Staff Spotlight: Q&A with Susan Dalton
Jackson McNeil riding a bike

Susan Dalton is Innovate Memphis’ Director of Strategic Initiatives and was recently recognized in Memphis Business Journal’s 40 Under 40 class of 2024. Since starting at Innovate Memphis in 2017, Susan has led a range of innovation projects for parks & public space, neighborhood vitality, civic data, food security, and worked with government partners to improve processes and service delivery. Get to know Susan’s contributions and insights here with our Staff Spotlight Q&A: 

What do you enjoy most about working at Innovate Memphis?

I’m naturally very curious and enjoy learning. The first two years at Innovate Memphis felt like five years’ worth of experience – I learned so much from observing and doing. I love that my job necessitates that I learn about new topics, explore literature, learn from practitioners and community members, dive into rabbit holes, and then resurface with our innovation tools to provide the capacity to structure, develop, and support new programs and catalyze change.  

While many government services may go unnoticed, I’ve had the privilege of working on physically tangible projects. Every time I walk in River Garden, Tom Lee Park, or the Cossitt Library, I am inspired by the vibrancy in these public spaces. I take pride in knowing people from across the city have such a beautiful space to create connections and moments of joy. 

Tell us a little more about Reimagining the Civic Commons. How are our local parks and public spaces innovating to make these active, inclusive places for the Memphis community?

Reimagining the Civic Commons is a grant-funded national initiative to revitalize our shared civic assets —  parks, libraries, trails and community centers. Memphis is one of the cities working to transform the design, programming, and management of a portfolio of civic assets to achieve four key outcomes: civic engagement, socioeconomic mixing, environmental sustainability and value creation. 
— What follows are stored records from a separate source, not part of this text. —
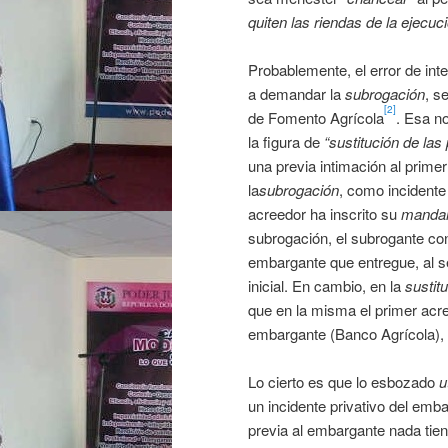
quiten las riendas de la ejecuc
Probablemente, el error de int
a demandar la
subrogación
, s
[2]
de Fomento Agrícola
. Esa n
la figura de
“sustitución de la
una previa intimación al prim
la
subrogación
, como incidente
acreedor ha inscrito su
manda
subrogación, el subrogante co
embargante que entregue, al 
inicial. En cambio, en la
sustit
que en la misma el primer acre
embargante (Banco Agrícola), 
Lo cierto es que lo esbozado
u
un incidente privativo del emb
previa al embargante nada tien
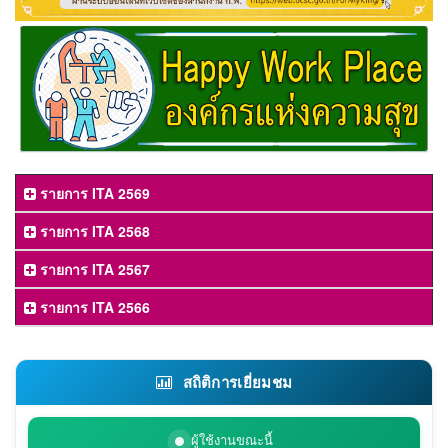
รายการ ITA 2569
รายการ ITA 2568
รายการ ITA 2567
รายการ ITA 2566
สถิติการเยี่ยมชม
ผู้ใช้งานขณะนี้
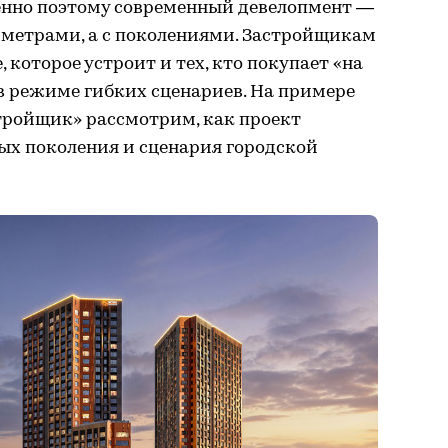
менно поэтому современный девелопмент —
 метрами, а с поколениями. Застройщикам
которое устроит и тех, кто покупает «на
 в режиме гибких сценариев. На примере
тройщик» рассмотрим, как проект
ных поколения и сценария городской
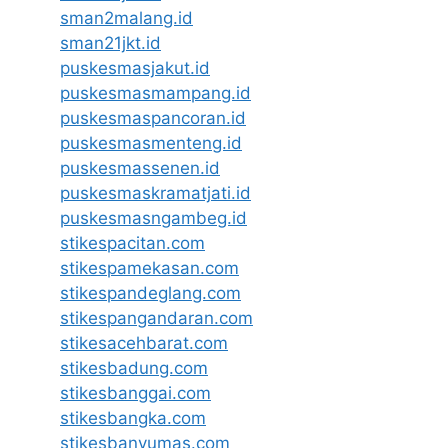
sman2malang.id
sman21jkt.id
puskesmasjakut.id
puskesmasmampang.id
puskesmaspancoran.id
puskesmasmenteng.id
puskesmassenen.id
puskesmaskramatjati.id
puskesmasngambeg.id
stikespacitan.com
stikespamekasan.com
stikespandeglang.com
stikespangandaran.com
stikesacehbarat.com
stikesbadung.com
stikesbanggai.com
stikesbangka.com
stikesbanyumas.com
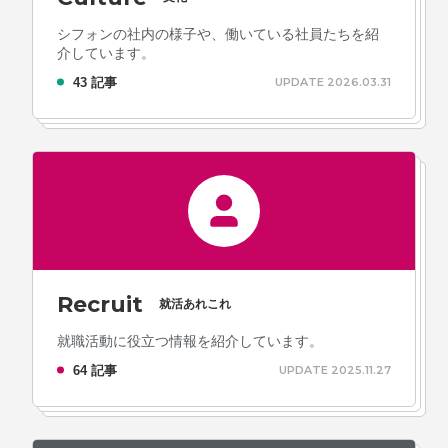
シフォンの社内の様子や、働いている社員たちを紹
介しています。
43 記事
UPDATE 2026.03.31
Recruit
就活あれこれ
就職活動に役立つ情報を紹介しています。
64 記事
UPDATE 2025.11.27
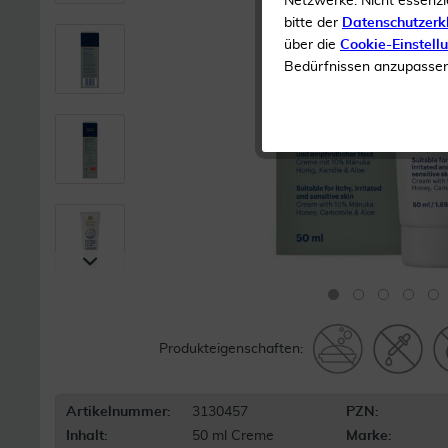
Netzwerke. Nicht essenzi
bitte der
Datenschutzerk
über die
Cookie-Einstell
Bedürfnissen anzupassen 
Produkteigenschaften:
Artikelnummer:
3130457
PZN:
Inhalt:
50 ml Creme
Marke:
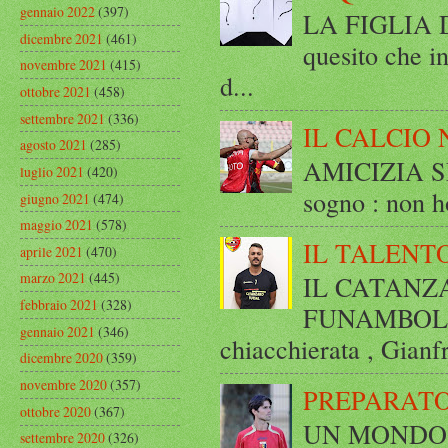
gennaio 2022
(397)
LA FIGLIA DI
dicembre 2021
(461)
quesito che in
novembre 2021
(415)
d...
ottobre 2021
(458)
settembre 2021
(336)
IL CALCIO 
agosto 2021
(285)
AMICIZIA SE
luglio 2021
(420)
sogno : non ho
giugno 2021
(474)
maggio 2021
(578)
IL TALENT
aprile 2021
(470)
marzo 2021
(445)
IL CATANZ
febbraio 2021
(328)
FUNAMBOLICO
gennaio 2021
(346)
chiacchierata , Gianf
dicembre 2020
(359)
novembre 2020
(357)
PREPARATO
ottobre 2020
(367)
UN MONDO A 
settembre 2020
(326)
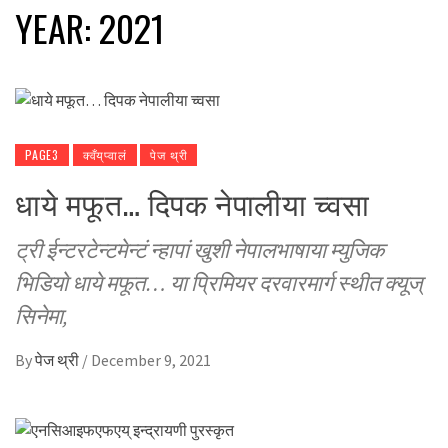
YEAR:
2021
PAGE3
क्वँय्‌प्वालं
पेज थ्री
धाये मफूत… दिपक नेपालीया च्वसा
ट्री ईन्टरटेन्टमेन्टं न्हापां खुशी नेपालभाषाया म्युजिक
भिडियाे धाये मफूत… या प्रिमियर दरवारमार्ग स्थीत क्यूज्
सिनेमा,
By
पेज थ्री
/
December 9, 2021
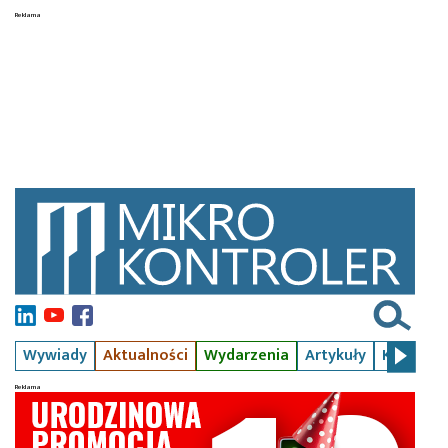
Wywiady
Aktualności
Wydarzenia
Artykuły
Kursy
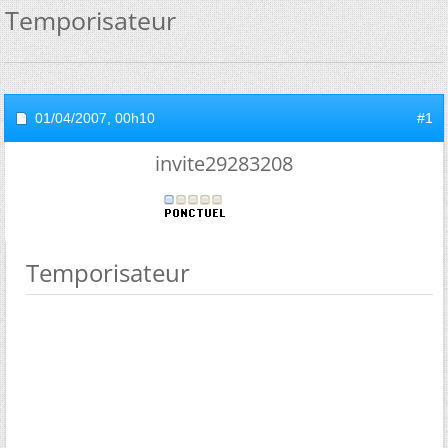
Temporisateur
01/04/2007,
00h10
#1
invite29283208
Temporisateur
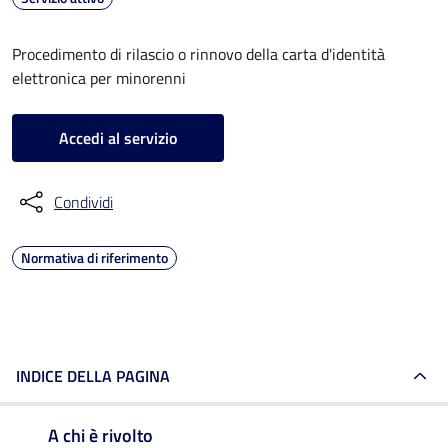
Procedimento di rilascio o rinnovo della carta d'identità
elettronica per minorenni
Accedi al servizio
Condividi
Normativa di riferimento
INDICE DELLA PAGINA
A chi è rivolto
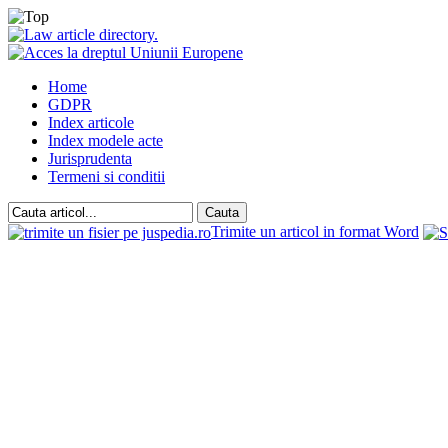
Home
GDPR
Index articole
Index modele acte
Jurisprudenta
Termeni si conditii
Trimite un articol in format Word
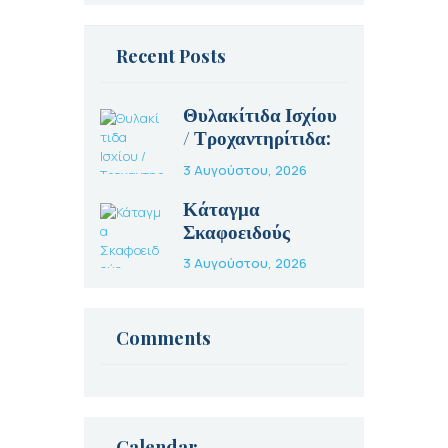
Recent Posts
Θυλακίτιδα Ισχίου
/ Τροχαντηρίτιδα:
Αίτια, Συμπτώματα
3 Αυγούστου, 2026
και Θεραπεία
Κάταγμα
Σκαφοειδούς
Οστού: Γιατί Είναι
3 Αυγούστου, 2026
Τόσο Ύπουλο και
Πώς
Αντιμετωπίζεται
Comments
Calendar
The initial demonstration area was a four-block area of underinvested and disconnected assets that had great potential to transform the downtown riverfront – River Garden, Memphis Park, the Cossitt Library, and the area now known as the Fourth Bluff. We used an innovation technique called tactical urbanism – low-cost, quick-to-implement ways to enhance the physical design of these spaces and rebuild community excitement through activation events and pop-ups. We collected data through survey feedback and observations of how the community interacted with these public assets to build the case for more investment. This work served as a catalyst for larger-scale strategies and investment in Memphis’ riverfront transformation in more recent years. The intentional design of our public spaces influences how people use the space, and programming invites a variety of uses. As a result of these efforts, we saw a five-fold increase in visitors in our four-block demonstration site downtown from 2017-2021, and they’ve become essential to our city’s culture.

Since the initial demonstration project downtown, Memphis received additional funding and expanded a partner network to include practitioners across the city. Our local network of partners are learning together, sharing tools and practices, and identifying opportunities to prioritize, fund, manage, and operate public space as a critical element of community development and civic infrastructure. 

What keeps you motivated as an individual?

I took an atypical career path with winding side paths, but I think that diversity of experience is a strength. I’ve learned something from each role that applies to all the following. I worked in the hospitality industry for over ten years and that service mindset became ingrained in me and strengthened my resilience.  

What are you looking forward to during the rest of 2024?

Although the City of Memphis was an early adopter, the civic innovation sector is still developing, with a growing body of research, resources, and practitioners. I’ve been fascinated by its evolution over the years, and I’m inspired by peers across the country raising the bar. Government agencies are uniquely positioned to deliver meaningful social impact at a scale that no other entity can. I am confident in Mayor Paul Young and his administration to advance Memphis and I’m especially looking forward to seeing advances in environmental sustainability and community development.